Shakespeare's Christmas by Charlaine Harris - 3rd in the "Shakespeare" series, although Shakespeare is a small town in Arkansas in this case, and the home of Lily Bard. In this story, Lily goes back to her home town of Bartley for her sister's wedding, which is taking place during the Christmas season. She hasn't been back for a long time, not since she moved away to try to put the past behind her after being viciously attacked, and tensions run high with her family and old friends. Things look up a bit when her new boyfriend, Jack Leeds, a private investigator, comes to Bartley too, but he's not there just to keep her company and give her moral support - he's also working on the cold case of a baby girl who disappeared several years ago; new evidence has recently appeared, and one of the suspects in the possible abduction of the baby is Lily's prospective brother-in-law.
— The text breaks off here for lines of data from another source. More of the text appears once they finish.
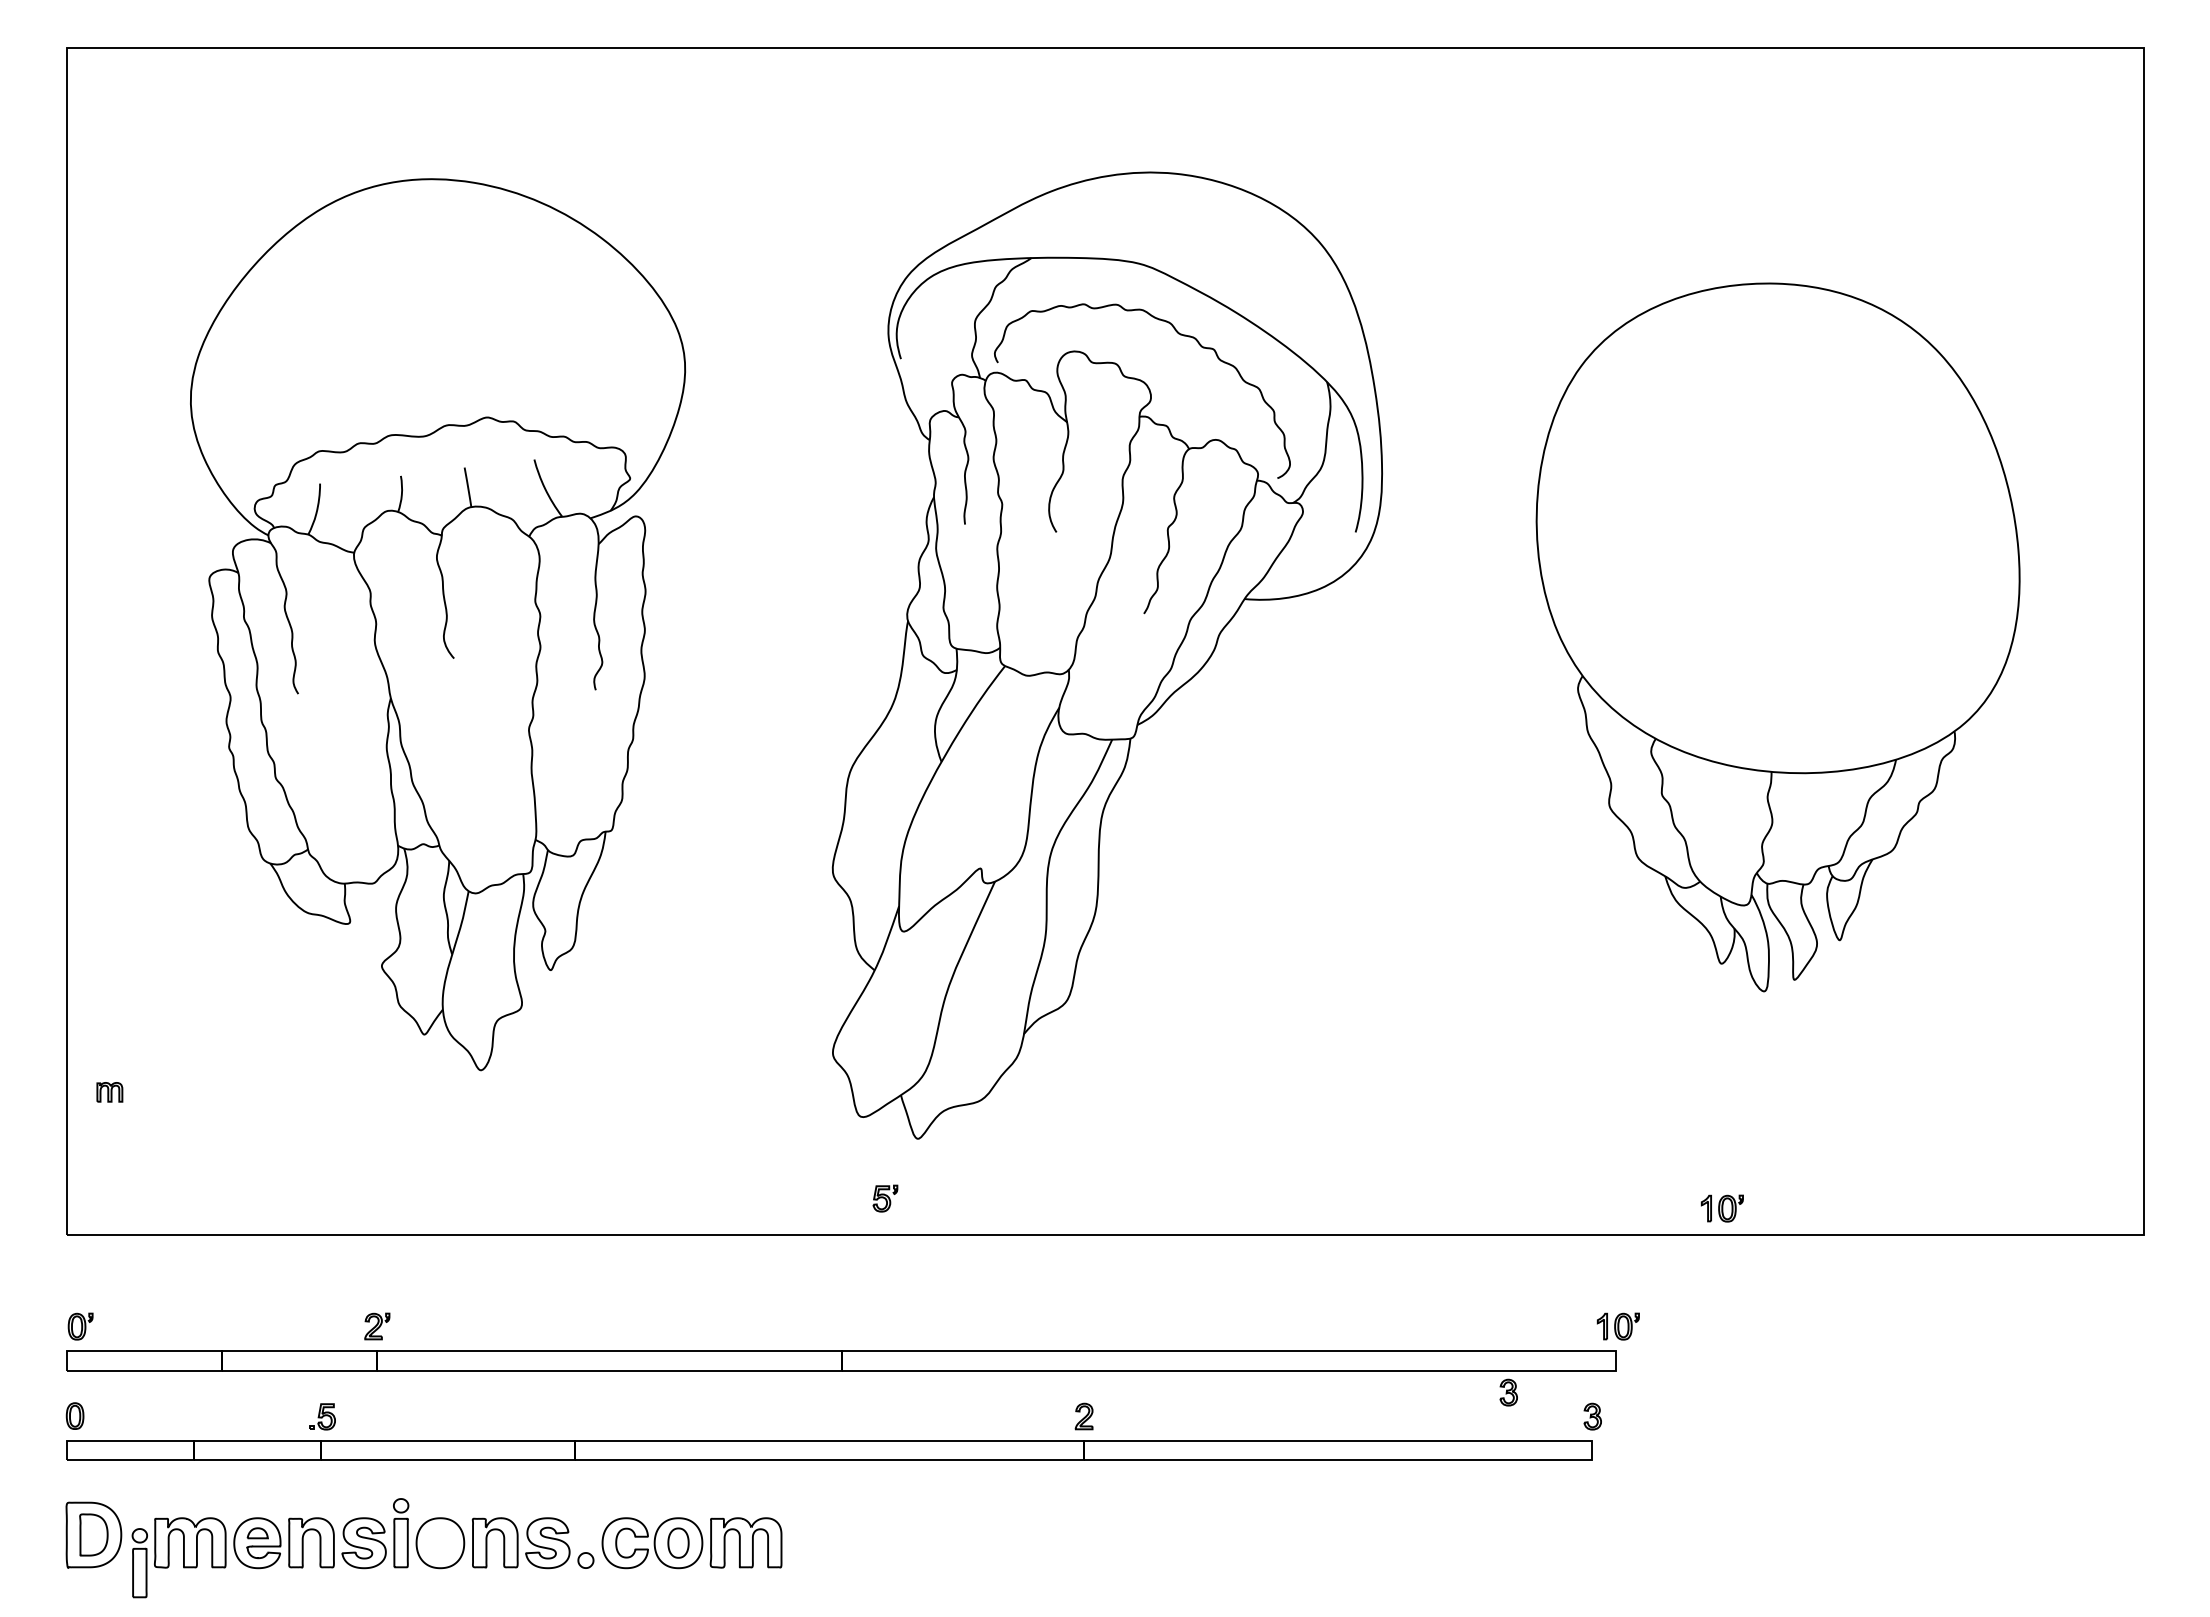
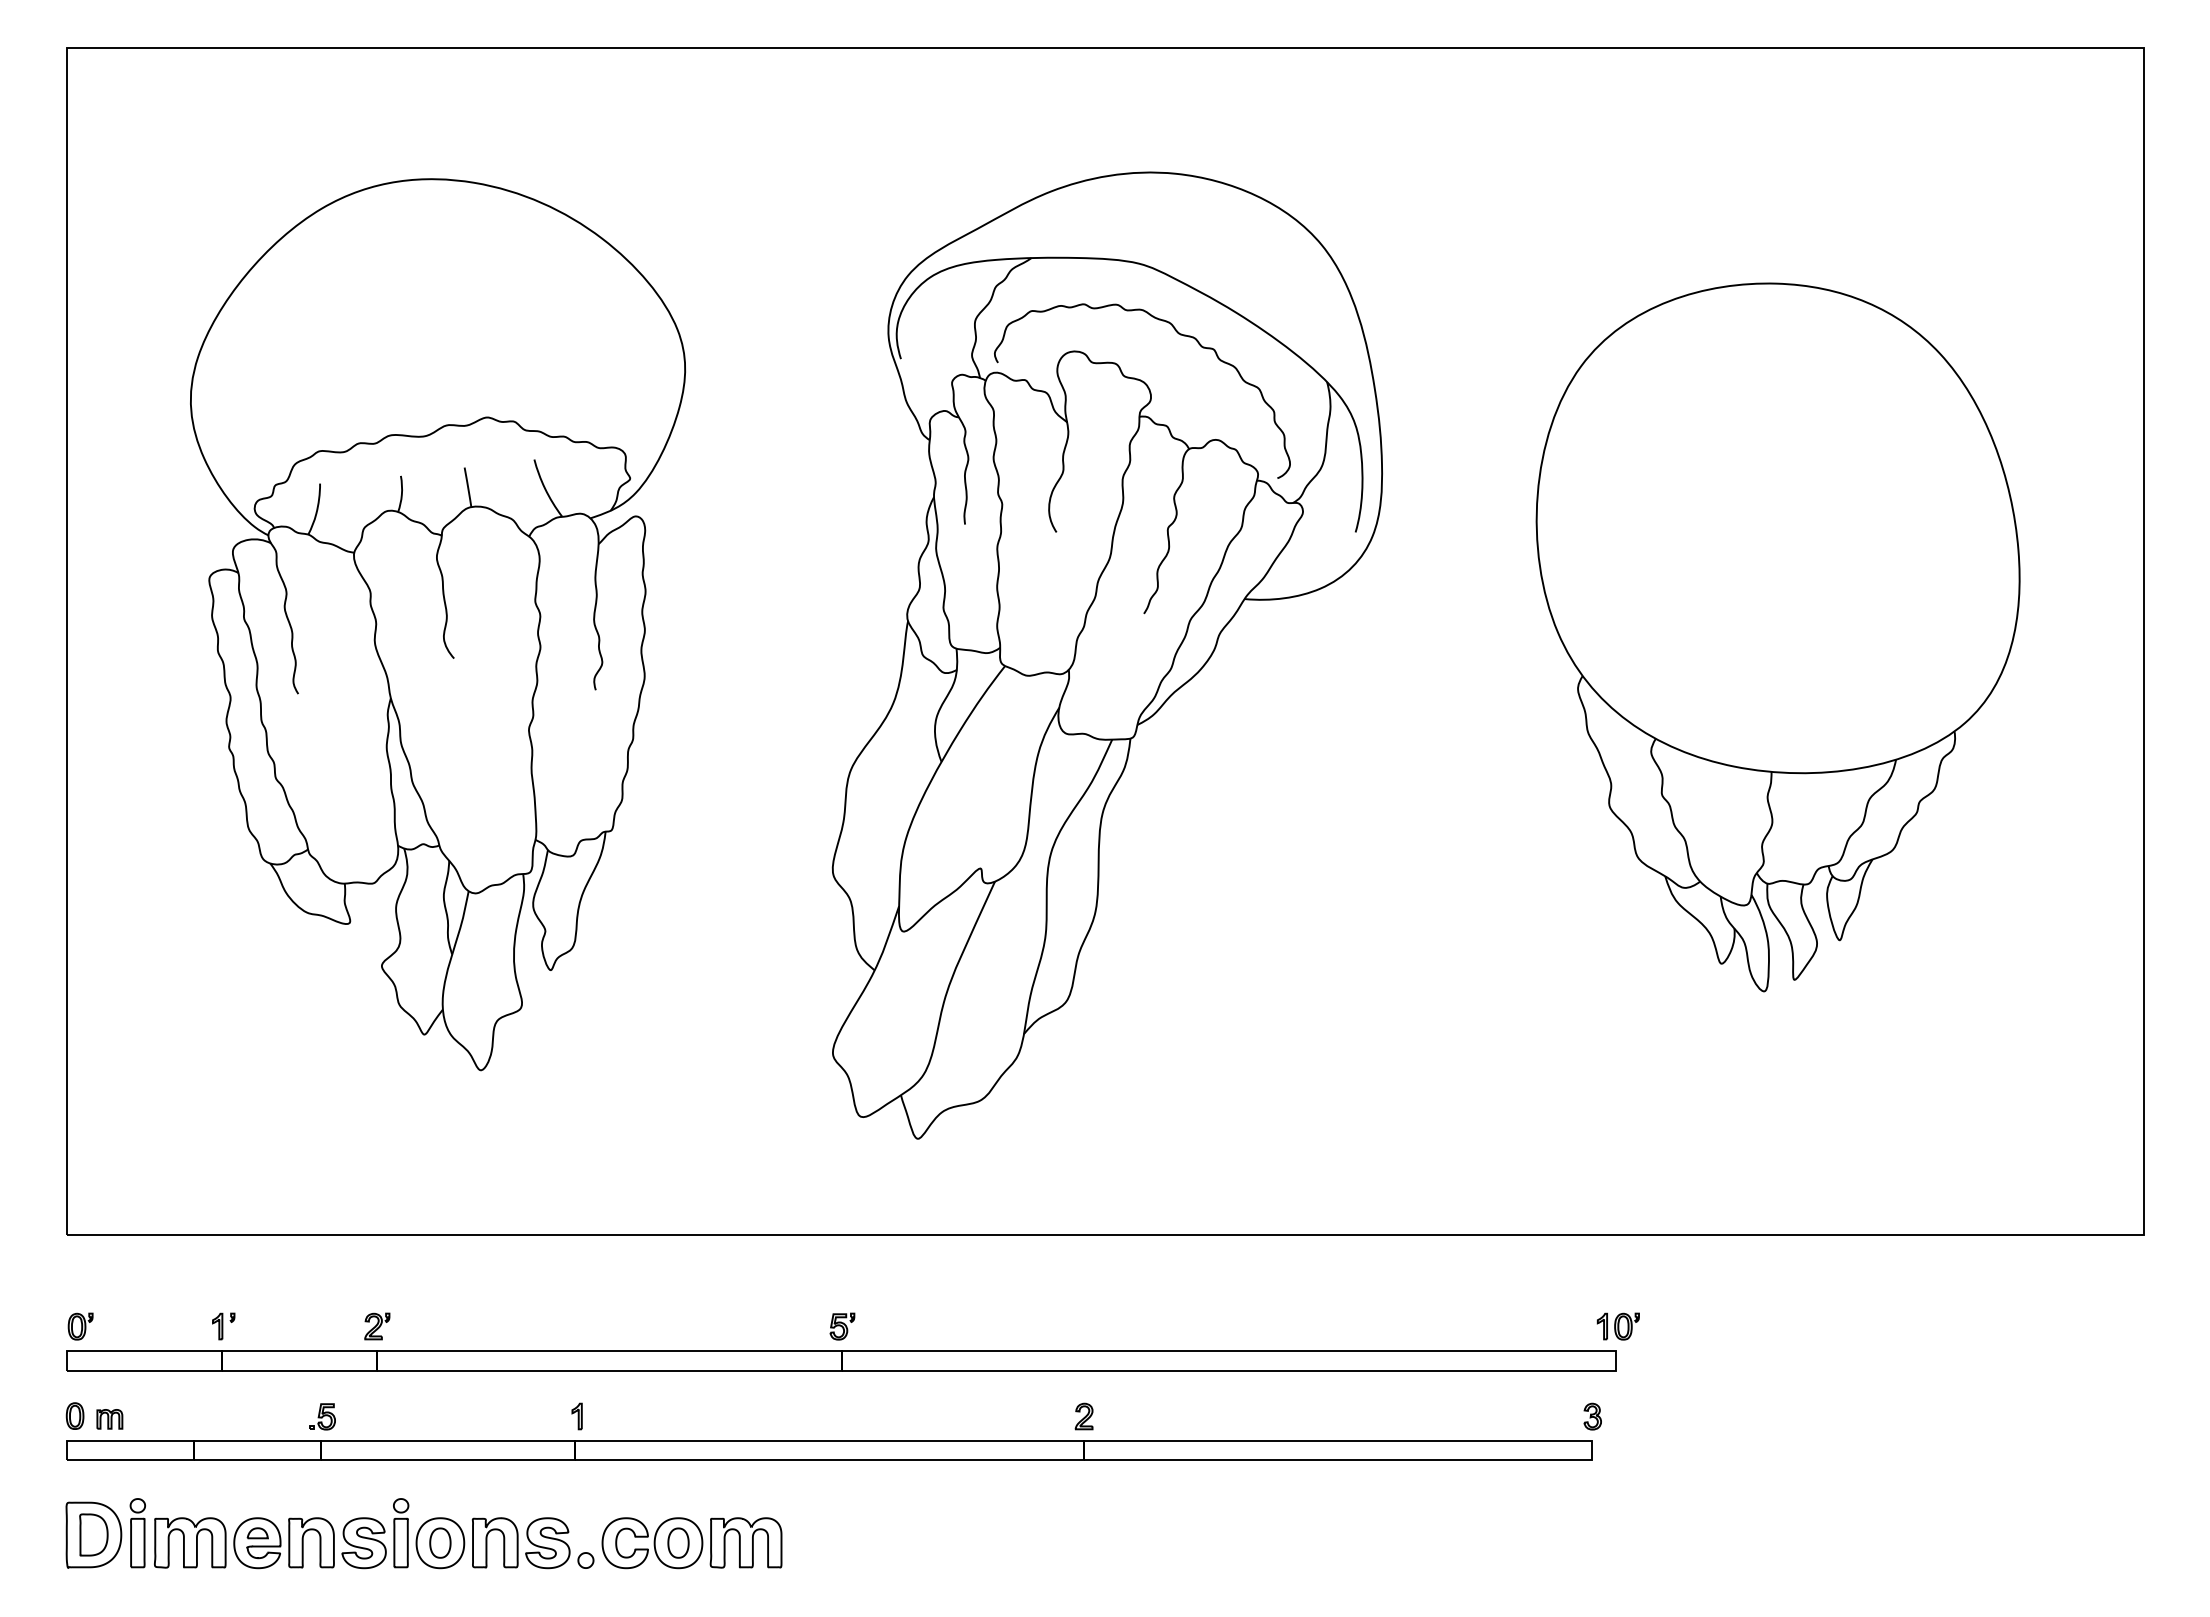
part at (109, 1092) position: (109, 1092) -> (109, 1419)
part at (885, 1198) position: (885, 1198) -> (842, 1326)
part at (1721, 1208): present -> none
part at (223, 1326): none -> present
part at (1508, 1392): present -> none
part at (576, 1416): none -> present
part at (440, 1542): none -> present
part at (139, 1563) position: (139, 1563) -> (137, 1533)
I enjoyed this, it's written in CH's usual fast-paced style and, whilst it doesn't have the humour of the Sookie books, it's easy to read and the characters are all quite believable -and no supernaturals at all! 7.5/10

A Touch of Dead by Charlaine Harris - just managed to squeeze in one more book at the end of the year. This one - although Amazon erroneously call it the 11th book in the series - is a sort of companion piece to the Sookie Stackhouse/Southern Vampire series, consisting of 5 short stories. Two of them, "Fairy Dust" and "One Word Answer", fill in the gaps in books 5 and 6, "Lucky" is pure whimsy, and my favourites were "Dracula Night" in which vampire bar Fangtasia prepares to celebrate Dracula's birthday, with head area vamp Eric beside himself with excitement at the possibility of a visit from the Count himself, and "Gift Wrap", another slightly whimsical story set during Christmas Eve, as Sookie prepares to celebrate Christmas alone, until she goes to investigate a strange noise in the woods that border her house and, this being a Sookie story, inevitably finds yet another hunky guy in distress; quite a nice story though. An easy-to-read little book, but you need to have read at least the first 5 books to get the most from the stories. 7.5/10
Last edited by Madeleine on Sat December 31st, 2011, 11:59 am, edited 5 times in total.